Я не верю в существование людей искренних и принципиальных! Можно уверить себя самого в своей принципиальности! Можно быть принципиальным из принципа! (Бык ‑ упрям, а, следовательно, принципиален!)
Но ведь гораздо легче ‑ не менять своих мнений, вовсе их не имея!
Что же касается взглядов, то "собственное мировоззрение" ‑ так же банально, как "коран толпы" и "огнь желанья"!
20 февраля
Пейте… пейте…
Пока еще на дворе потепление…
Пока еще моя рука сдерживает дрожание крана…
И вас не отпугивает…
Пейте…
Бедные "крошки"…
Я вместе с вами чувствую приближающееся похолодание…
И кутаюсь вместе с вами…
Пройдет неделя…
Другая…
А меня с вами уже не будет…
И вы не напьетесь…
Не напьетесь…
1.
30 ночи
22 февраля
‑ Гранька, я тебя ебать больше не буду.
‑ А на хуй ты мне сдался сам‑то… Другие поебут…
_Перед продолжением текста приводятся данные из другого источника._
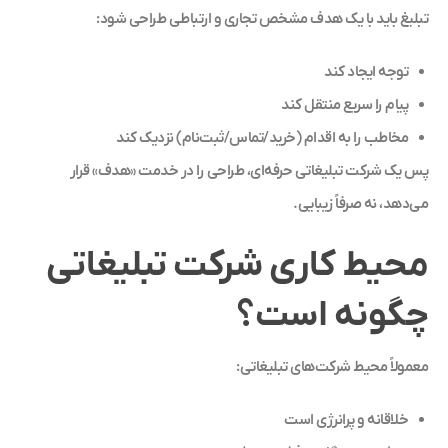
تبلیغ باید با یک هدف مشخص تجاری و ارتباطی طراحی شود:
توجه ایجاد کند
پیام را سریع منتقل کند
مخاطب را به اقدام (خرید/تماس/ثبت‌نام) نزدیک کند
پس یک شرکت تبلیغاتی حرفه‌ای، طراحی را در خدمت «هدف» قرار
می‌دهد، نه صرفاً زیبایی.
محیط کاری شرکت تبلیغاتی
چگونه است؟
معمولاً محیط شرکت‌های تبلیغاتی:
خلاقانه و پرانرژی است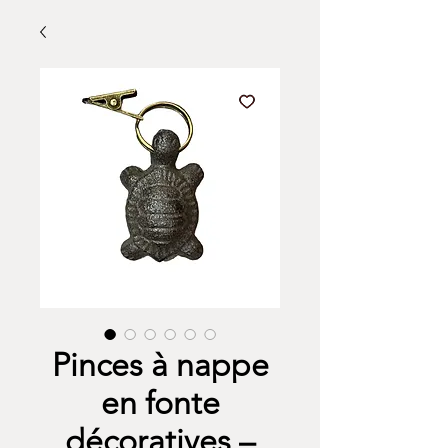
Pinces à nappe
en fonte
décoratives –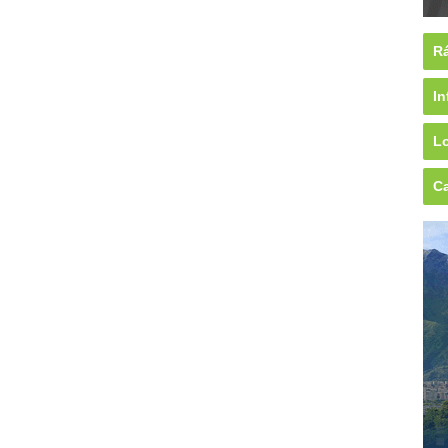
Rá
In
Lo
Ca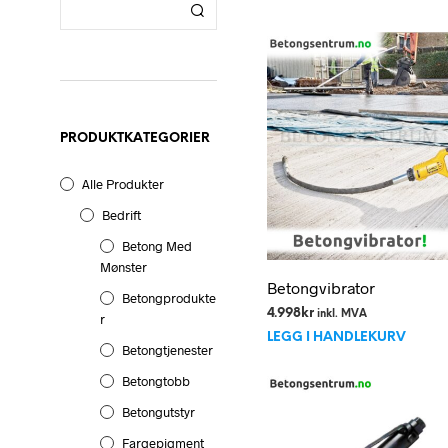
PRODUKTKATEGORIER
Alle Produkter
Bedrift
Betong Med
Mønster
Betongvibrator
Betongprodukte
4.998
kr
inkl. MVA
R
LEGG I HANDLEKURV
Betongtjenester
Betongtobb
Betongutstyr
Fargepigment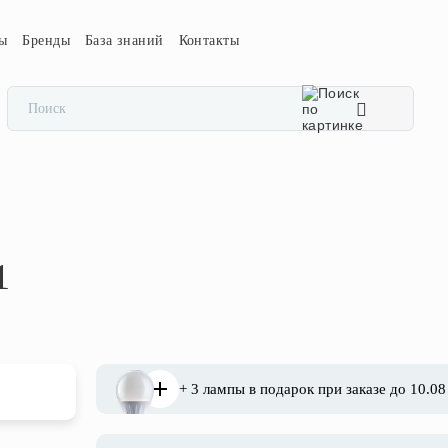
сы
Бренды
База знаний
Контакты
1
+ 3 лампы в подарок при заказе до 10.08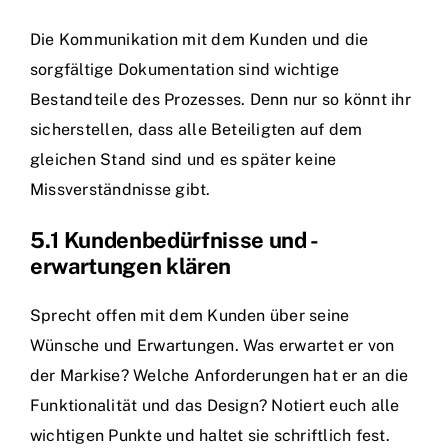
Die Kommunikation mit dem Kunden und die
sorgfältige Dokumentation sind wichtige
Bestandteile des Prozesses. Denn nur so könnt ihr
sicherstellen, dass alle Beteiligten auf dem
gleichen Stand sind und es später keine
Missverständnisse gibt.
5.1 Kundenbedürfnisse und -
erwartungen klären
Sprecht offen mit dem Kunden über seine
Wünsche und Erwartungen. Was erwartet er von
der Markise? Welche Anforderungen hat er an die
Funktionalität und das Design? Notiert euch alle
wichtigen Punkte und haltet sie schriftlich fest.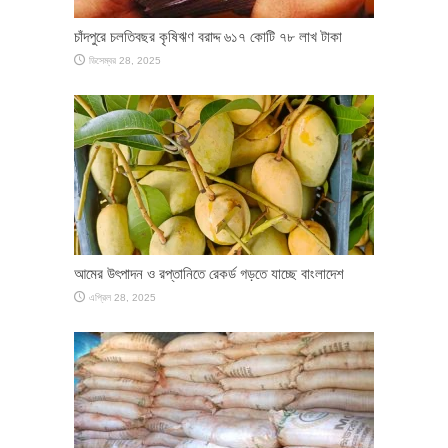
চাঁদপুরে চলতিবছর কৃষিঋণ বরাদ্দ ৬১৭ কোটি ৭৮ লাখ টাকা
ডিসেম্বর 28, 2025
আমের উৎপাদন ও রপ্তানিতে রেকর্ড গড়তে যাচ্ছে বাংলাদেশ
এপ্রিল 28, 2025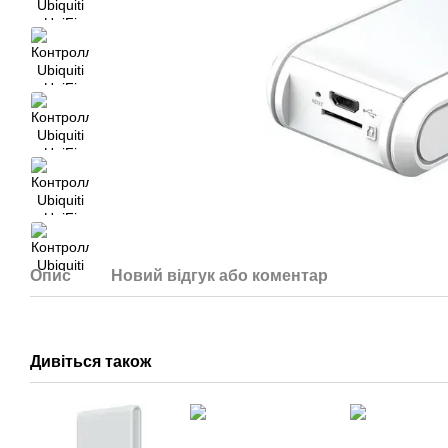
Опис
Новий відгук або коментар
Дивіться також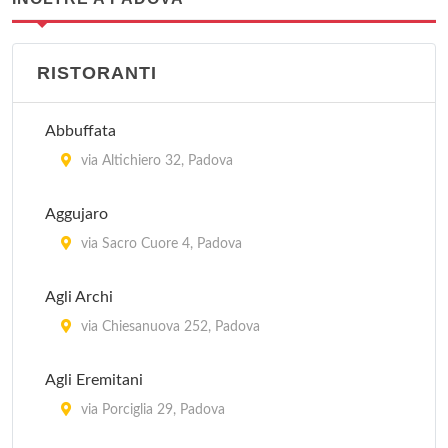
RISTORANTI
Abbuffata
via Altichiero 32, Padova
Aggujaro
via Sacro Cuore 4, Padova
Agli Archi
via Chiesanuova 252, Padova
Agli Eremitani
via Porciglia 29, Padova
‑ Ну! Что другие! У меня ведь все‑таки хуй 22 сантиметра… А это все ‑ шваль.
‑ Катись‑ка ты в манду, поросенок! Как будто у тебя у одного двадцать два сантиметра… Другие полюбят!..
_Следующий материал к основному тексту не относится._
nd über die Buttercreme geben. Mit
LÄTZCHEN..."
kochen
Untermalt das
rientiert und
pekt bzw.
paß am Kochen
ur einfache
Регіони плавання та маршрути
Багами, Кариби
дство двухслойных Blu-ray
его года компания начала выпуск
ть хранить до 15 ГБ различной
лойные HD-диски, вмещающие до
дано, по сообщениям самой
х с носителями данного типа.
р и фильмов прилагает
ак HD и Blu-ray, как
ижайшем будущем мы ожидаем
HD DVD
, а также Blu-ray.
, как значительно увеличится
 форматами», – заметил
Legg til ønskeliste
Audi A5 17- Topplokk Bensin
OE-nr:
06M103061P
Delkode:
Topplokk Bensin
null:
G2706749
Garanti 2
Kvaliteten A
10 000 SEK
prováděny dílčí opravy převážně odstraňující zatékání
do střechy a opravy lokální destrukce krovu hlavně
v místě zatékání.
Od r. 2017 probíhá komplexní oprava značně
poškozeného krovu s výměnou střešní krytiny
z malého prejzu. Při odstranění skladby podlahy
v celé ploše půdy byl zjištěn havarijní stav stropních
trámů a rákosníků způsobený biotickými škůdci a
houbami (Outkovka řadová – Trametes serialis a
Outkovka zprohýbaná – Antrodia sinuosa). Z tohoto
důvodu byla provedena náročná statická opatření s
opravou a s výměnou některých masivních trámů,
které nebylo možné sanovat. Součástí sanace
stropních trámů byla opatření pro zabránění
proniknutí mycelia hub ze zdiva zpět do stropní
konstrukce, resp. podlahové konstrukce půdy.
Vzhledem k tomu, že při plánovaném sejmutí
‑ Ха‑ха‑ха! Другие! Кому это захочется тебя любить?! У тебя же пизда рюмочкой!
‑ Рю‑ю‑умочкой, поросенок! Такую рюмочку ты еще поищешь! Рюмочкой… Сам ты…
‑ Вот у других ‑ стаканчиком пизда! Вот уж этих хорошо ебать… Продернешь пару раз на лысого ‑ сразу полюбишь… А это ‑ что!.. Грязи, наверно, у тебя полная манда!..
‑ Дурак поросенок! Грязи‑то у тебя на хую, наверное, много… А у меня‑то нет… Можешь не беспокоиться…
2 марта
Мне холодно… я зябну… и все они умерли… умерли…
3 марта
Ровно в восемь я покинул зал ожидания.
На пути следования ничто не привлекло мои взоры, и я прошел почти незамеченным.
Добравшись, наконец, до Грузинского сквера, я был остановлен массой движущихся по всем направлениям скотов. Одни пытались перепилить ножом каменную шею Венеры Милосской, другие выкрикивали антисанитарные лозунги.
Одним словом, никто не обратил на меня внимания, ‑ и только стоящий поодаль и видимо раздосадованный чем‑то шатен ласково протянул мне потную ладонь.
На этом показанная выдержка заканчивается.